Last year, Hoskins went on a search for a book that represented her memories of Christmas at her grandmother’s house on the farm in Mayflower. She went to see friend Garbo Hearne, who owns Pyramid Art, Books & Custom Framing and Hearne Fine Art in Little Rock.

“I said, ‘I want a book something like The Night Before Christmas, but more like I grew up,’” Hoskins said she told Hearne. She wanted it to be fun for kids and also talk about the birth of Jesus.

“After I whined and fussed and griped, she said, ‘Maria, just go write the book,’” Hoskins said. One night, after everyone else was in bed, Hoskins said she started thinking about it, and she was filled with happiness. “Mama always made Christmas fun, but being at Grandma’s house was special fun,” she said.

As a present for her mother, Hoskins wrote her memories about Christmas on the farm at her grandmother’s house in a rhyming format.

“That’s how it just came to me,” Hoskins said.

Friends introduced Hoskins to UALR art student Lauren Crymes of Conway, who wanted to illustrate a book.
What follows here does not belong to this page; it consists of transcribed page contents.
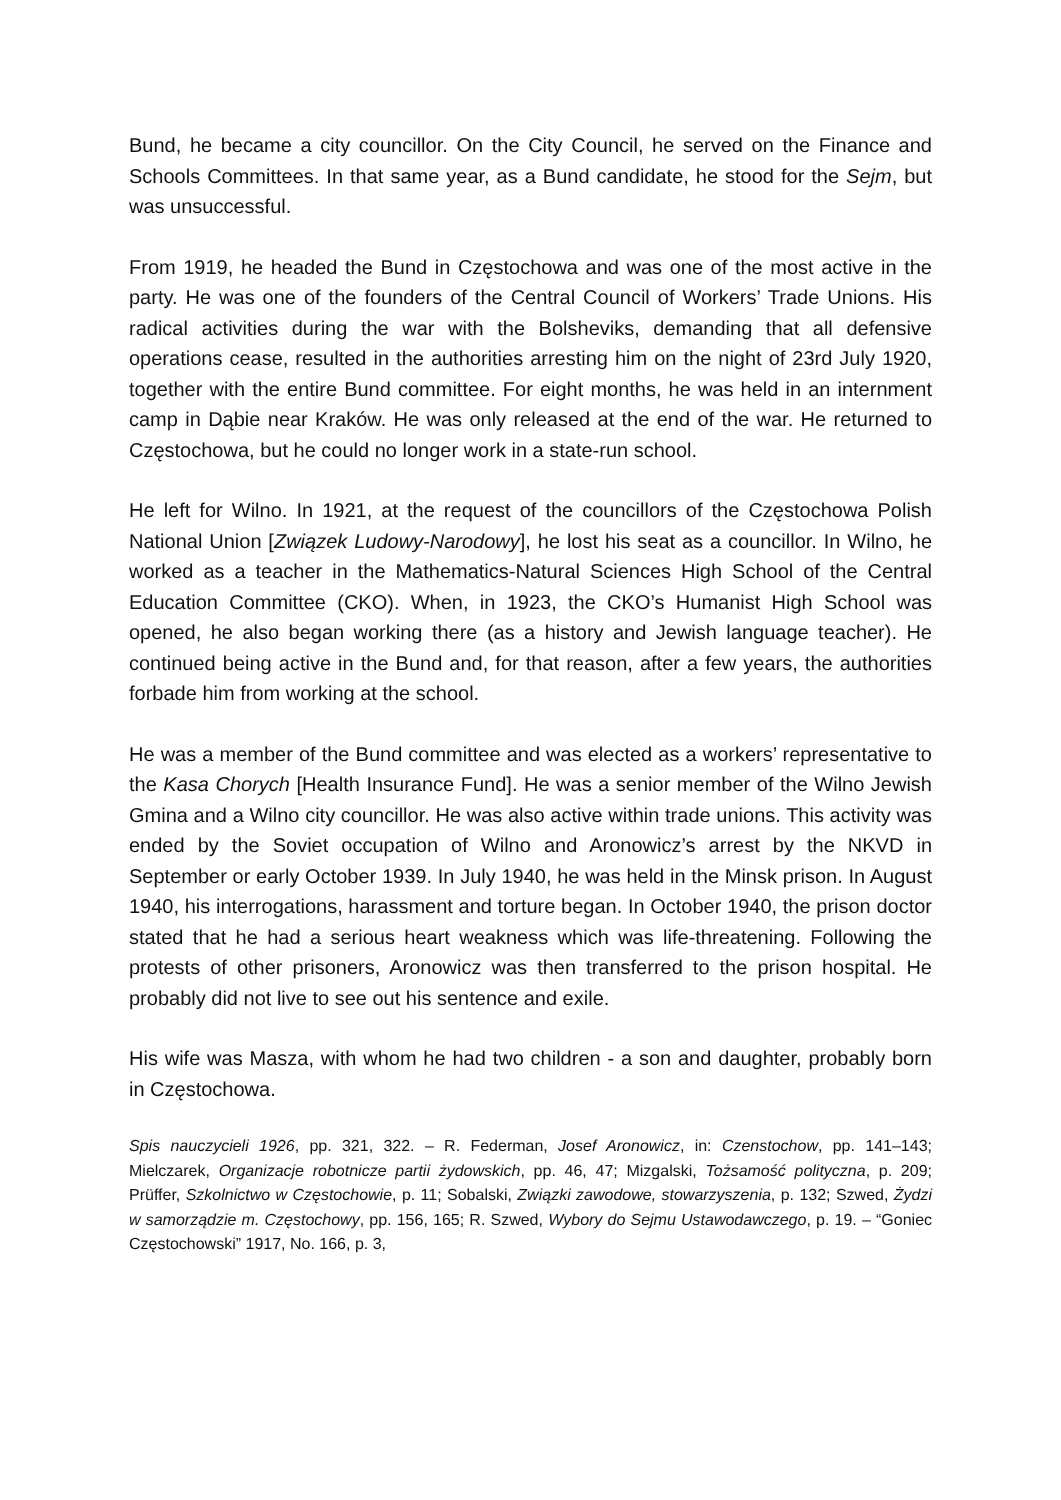Bund, he became a city councillor. On the City Council, he served on the Finance and Schools Committees. In that same year, as a Bund candidate, he stood for the Sejm, but was unsuccessful.
From 1919, he headed the Bund in Częstochowa and was one of the most active in the party. He was one of the founders of the Central Council of Workers’ Trade Unions. His radical activities during the war with the Bolsheviks, demanding that all defensive operations cease, resulted in the authorities arresting him on the night of 23rd July 1920, together with the entire Bund committee. For eight months, he was held in an internment camp in Dąbie near Kraków. He was only released at the end of the war. He returned to Częstochowa, but he could no longer work in a state-run school.
He left for Wilno. In 1921, at the request of the councillors of the Częstochowa Polish National Union [Związek Ludowy-Narodowy], he lost his seat as a councillor. In Wilno, he worked as a teacher in the Mathematics-Natural Sciences High School of the Central Education Committee (CKO). When, in 1923, the CKO’s Humanist High School was opened, he also began working there (as a history and Jewish language teacher). He continued being active in the Bund and, for that reason, after a few years, the authorities forbade him from working at the school.
He was a member of the Bund committee and was elected as a workers’ representative to the Kasa Chorych [Health Insurance Fund]. He was a senior member of the Wilno Jewish Gmina and a Wilno city councillor. He was also active within trade unions. This activity was ended by the Soviet occupation of Wilno and Aronowicz’s arrest by the NKVD in September or early October 1939. In July 1940, he was held in the Minsk prison. In August 1940, his interrogations, harassment and torture began. In October 1940, the prison doctor stated that he had a serious heart weakness which was life-threatening. Following the protests of other prisoners, Aronowicz was then transferred to the prison hospital. He probably did not live to see out his sentence and exile.
His wife was Masza, with whom he had two children - a son and daughter, probably born in Częstochowa.
Spis nauczycieli 1926, pp. 321, 322. – R. Federman, Josef Aronowicz, in: Czenstochow, pp. 141–143; Mielczarek, Organizacje robotnicze partii żydowskich, pp. 46, 47; Mizgalski, Tożsamość polityczna, p. 209; Prüffer, Szkolnictwo w Częstochowie, p. 11; Sobalski, Związki zawodowe, stowarzyszenia, p. 132; Szwed, Żydzi w samorządzie m. Częstochowy, pp. 156, 165; R. Szwed, Wybory do Sejmu Ustawodawczego, p. 19. – “Goniec Częstochowski” 1917, No. 166, p. 3,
Crymes’ first drawing for the cover surprised Hoskins at how accurately she had drawn her grandmother’s home, down to an old ice box on the front porch. Hoskins hadn’t given her any information.

“I said, ‘Wow, you’re already reading my mind.’ A few tweaks were made, and Crymes illustrated Christmas Night on the Farm, which Hoskins self-published through C&V 4 Seasons Publishing.

One drawing depicts Hoskins and her sister, Jeannie, when they were little girls. Jeannie died in 2009 at age 56 of breast cancer.

Hoskins said her grandmother’s house would be cold, and they snuggled under quilts in bed at night.

“We had so many quilts on us we could hardly move,” she said.

“The children snuggled under quilts three deep, giggling and laughing as they fell to sleep,” she wrote.

The old braided rugs and wood stove are depicted, as well as angels and Jesus’ birth.

“My mother was delighted,” Hoskins said. Hoskins said although the story is based on her family, she deliberately didn’t use their names.

“This is not just my memory,” Hoskins said. “People can associate with the old farmhouses and the wood stoves and the braided rugs. They pick it up, and they start talking about their memories. They start talking about their parents and grandparents. It transcends from me. A lot of people have memories of that era, of that time.”

She wrote in the book’s foreword: “As the author of this book, I pray each reader gets a glimpse of how happy life was on a little farm in Mayflower, Arkansas, during the celebration of Christmas — with not many presents but with a whole lot of love.”

Hoskins was scheduled to read to students at Mayflower Elementary School’s Literacy Night, and she will read her book at 7 p.m. Thursday at a Christmas party at the Faulkner County Library.

“When I can talk to children and students, I encourage them. I never saw this coming, right? Kids have vivid imaginations. I say, if I can write the story, they can write the story. They have lots of stories, and I encourage them to start writing their stories. There’s a story in all of us.”